Speaking at a farming conference in Oxford, UK yesterday, she said that while the CAP (common agricultural policy) has already undergone reform, a major upcoming analysis of what the CAP could look like after 2013 will have significant influence over the direction of European food policy for years to come.
"This will be carried out as part of a general review of the European Union budget," she said.
"This is the political context for further development of the CAP and of a vision for agriculture."
A pivotal principle is that the farming sector of the future must be a competitive farming sector. Boel said that food producers must expect import tariffs to continue to fall over time, and be aware that large, low-cost agricultural exporters are eager to take advantage of this tendency.

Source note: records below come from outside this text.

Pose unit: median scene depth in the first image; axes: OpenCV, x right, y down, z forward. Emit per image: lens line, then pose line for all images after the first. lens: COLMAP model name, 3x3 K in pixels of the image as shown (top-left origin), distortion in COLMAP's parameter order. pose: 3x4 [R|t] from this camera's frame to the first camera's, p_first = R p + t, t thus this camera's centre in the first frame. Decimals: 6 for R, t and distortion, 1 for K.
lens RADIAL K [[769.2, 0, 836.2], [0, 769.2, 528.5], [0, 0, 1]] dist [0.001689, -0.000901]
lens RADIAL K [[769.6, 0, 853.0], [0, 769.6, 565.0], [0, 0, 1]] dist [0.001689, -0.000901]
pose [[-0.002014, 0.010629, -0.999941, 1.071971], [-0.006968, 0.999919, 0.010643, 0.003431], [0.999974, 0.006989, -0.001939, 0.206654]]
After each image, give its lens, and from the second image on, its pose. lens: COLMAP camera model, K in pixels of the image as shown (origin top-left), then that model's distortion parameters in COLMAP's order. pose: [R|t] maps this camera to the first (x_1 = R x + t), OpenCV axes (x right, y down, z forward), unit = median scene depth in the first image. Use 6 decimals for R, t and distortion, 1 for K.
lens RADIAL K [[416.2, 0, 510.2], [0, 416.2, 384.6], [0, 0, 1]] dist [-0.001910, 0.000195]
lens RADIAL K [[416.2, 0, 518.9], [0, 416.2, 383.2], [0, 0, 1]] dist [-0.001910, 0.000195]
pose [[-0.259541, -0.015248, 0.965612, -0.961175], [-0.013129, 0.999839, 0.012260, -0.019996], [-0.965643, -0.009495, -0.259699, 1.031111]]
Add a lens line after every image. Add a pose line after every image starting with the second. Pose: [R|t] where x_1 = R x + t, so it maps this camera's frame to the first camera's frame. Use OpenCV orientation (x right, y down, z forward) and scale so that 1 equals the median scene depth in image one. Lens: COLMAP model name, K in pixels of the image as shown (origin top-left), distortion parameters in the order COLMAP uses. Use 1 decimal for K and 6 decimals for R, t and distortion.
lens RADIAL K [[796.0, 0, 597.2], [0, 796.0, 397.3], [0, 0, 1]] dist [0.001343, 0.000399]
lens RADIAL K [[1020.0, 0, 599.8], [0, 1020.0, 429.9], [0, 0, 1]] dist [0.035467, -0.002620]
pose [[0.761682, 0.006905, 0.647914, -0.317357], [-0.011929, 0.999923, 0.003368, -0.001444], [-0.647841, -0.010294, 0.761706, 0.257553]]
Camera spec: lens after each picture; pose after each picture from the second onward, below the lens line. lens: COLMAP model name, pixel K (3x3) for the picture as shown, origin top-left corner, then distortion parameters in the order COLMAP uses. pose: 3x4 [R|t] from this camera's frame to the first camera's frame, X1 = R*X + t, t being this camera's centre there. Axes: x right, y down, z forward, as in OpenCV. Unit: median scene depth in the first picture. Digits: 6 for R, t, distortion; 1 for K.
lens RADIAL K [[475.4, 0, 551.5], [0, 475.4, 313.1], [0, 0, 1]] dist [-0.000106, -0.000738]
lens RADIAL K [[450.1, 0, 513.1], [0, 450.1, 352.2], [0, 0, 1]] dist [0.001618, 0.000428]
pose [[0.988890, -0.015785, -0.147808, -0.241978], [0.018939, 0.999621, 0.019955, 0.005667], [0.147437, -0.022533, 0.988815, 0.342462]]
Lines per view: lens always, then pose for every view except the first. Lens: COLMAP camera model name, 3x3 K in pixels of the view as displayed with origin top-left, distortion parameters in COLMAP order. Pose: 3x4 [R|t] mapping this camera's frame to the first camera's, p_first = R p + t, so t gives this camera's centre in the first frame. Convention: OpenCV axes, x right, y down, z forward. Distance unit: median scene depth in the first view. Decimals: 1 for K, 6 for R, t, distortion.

"This is not a prophecy of doom," she said.
"In the agrifood sector, we may spend a lot of time worrying about Brazil. But how often do we think about countries such as India, where we tap into only a fraction of the potential demand for wines, spirits and other high-quality goods that we produce so well?"
She argued that Europe should be working hard to pull down the barriers that restrict its presence in such markets. In addition, there are local markets to be cultivated, in which many people will pay more for food and drink that not only has a particular taste but also has fewer "food miles" behind it.
"The CAP of the new century is much more closely geared to helping you in your efforts to be competitive," said Boel.
"This is one of the dividends of decoupling, which allows farmers to tear up their old subsidy calculations and farm whatever will bring the best returns on the market."
Boel also expressed her personal view that quotas stifle competitiveness. "We need to send out clear signals that milk quotas will go in 2015," she said.
"My feeling is that we should move closer to full decoupling for all Member States and all sectors over the next few years, and aim to get there by some point after 2013 at the latest."
The second main principle for the agriculture of the future is that it must be part of the solution, not part of the problem when it comes to environmental issues. Boel said that in this respect as well, the CAP has made big strides forward.
"Farmers now have to respect demanding standards, and through the mechanism of cross-compliance, the direct payments that they receive through the CAP are explicitly linked to the respect of these standards," she said.